From equality to global poverty: how Covid-19 is affecting societies and economies

The Covid-19 pandemic is a social and an economic crisis just as much as it is a health crisis – its repercussions, severe and far-reaching, are being felt across the world. 

A teacher wearing a mask speaks to her students in front of the classroom.

Credit: Deaan Vivier/Beeld/Gallo Images via Getty Images

To slow the spread of the virus, schools closed, leaving more than one billion students out of school. Millions of girls might not be going back. 

From school closures, to devasted industries and millions of jobs lost – the social and economic costs of the pandemic are measured in many ways. Covid-19 is threatening to widen inequalities everywhere, and undermine progress on global poverty and clean energy, among others.

The solutions are tests, treatments and vaccines – which will cost only a fraction of the huge economic loss the pandemic is causing every week.

The pandemic impacts all aspects of society

To slow the spread of the virus, schools closed, leaving more than one billion students out of school. Millions of girls might not be going back – putting them at risk of adolescent pregnancy, child marriage and violence.

Businesses closed too, leading to the equivalent of 400 million full-time jobs lost in terms of working hours. Among the worst hit are the 1.6 billion workers in the informal economy, and young people, women and persons with disabilities.

Women have been disproportionately more affected by the pandemic because they are a large proportion of the workers in sectors severely affected by Covid-19, including accommodation and food services, and in front-line occupations, such as the health and social care sectors. With the closures of schools, they have also had to take on more care responsibilities at home.

Whether through the loss of jobs or school closures, the pandemic threatens to undo decades of progress in gender equality.

Covid-19 is slowing down progress on clean energy too, curbing investments and delaying the expansion of clean energy technologies. While there has been some positive climate news – global CO2 emissions are expected to fall by 6% in 2020, to their lowest level since 2010 – that’s only a short-term effect of lockdowns, not a sustained change.   

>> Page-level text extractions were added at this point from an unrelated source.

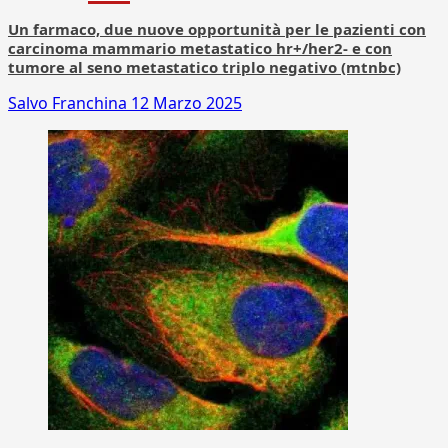
Un farmaco, due nuove opportunità per le pazienti con
carcinoma mammario metastatico hr+/her2- e con
tumore al seno metastatico triplo negativo (mtnbc)
Salvo Franchina
12 Marzo 2025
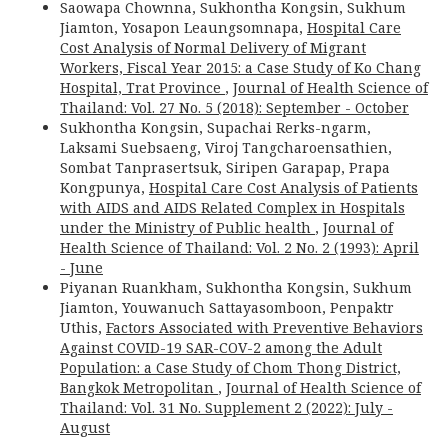
Saowapa Chownna, Sukhontha Kongsin, Sukhum
Jiamton, Yosapon Leaungsomnapa,
Hospital Care
Cost Analysis of Normal Delivery of Migrant
Workers, Fiscal Year 2015: a Case Study of Ko Chang
Hospital, Trat Province
,
Journal of Health Science of
Thailand: Vol. 27 No. 5 (2018): September - October
Sukhontha Kongsin, Supachai Rerks-ngarm,
Laksami Suebsaeng, Viroj Tangcharoensathien,
Sombat Tanprasertsuk, Siripen Garapap, Prapa
Kongpunya,
Hospital Care Cost Analysis of Patients
with AIDS and AIDS Related Complex in Hospitals
under the Ministry of Public health
,
Journal of
Health Science of Thailand: Vol. 2 No. 2 (1993): April
- June
Piyanan Ruankham, Sukhontha Kongsin, Sukhum
Jiamton, Youwanuch Sattayasomboon, Penpaktr
Uthis,
Factors Associated with Preventive Behaviors
Against COVID-19 SAR-COV-2 among the Adult
Population: a Case Study of Chom Thong District,
Bangkok Metropolitan
,
Journal of Health Science of
Thailand: Vol. 31 No. Supplement 2 (2022): July -
August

"No epidemic is ever just a health issue in isolation, and Covid-19 has emphasised this on the global stage. We need to be looking at it in terms of an economic issue, a livelihood issue, a social issue and a political issue too."
Juliet Bedford, Anthrologica

It’s setting us back on decades of progress in tackling global poverty

The pandemic will likely trigger the biggest recession since World War II, causing a financial loss twice as great as during the 2008 recession. That’s a staggering $12 trillion over 2020 and 2021.

The effects are felt unevenly across societies.

While no economy is left untouched, lower- and middle-income countries are worst affected because they have weak defences against economic shocks and tend to depend more on a few sectors, such as commodities and tourism. 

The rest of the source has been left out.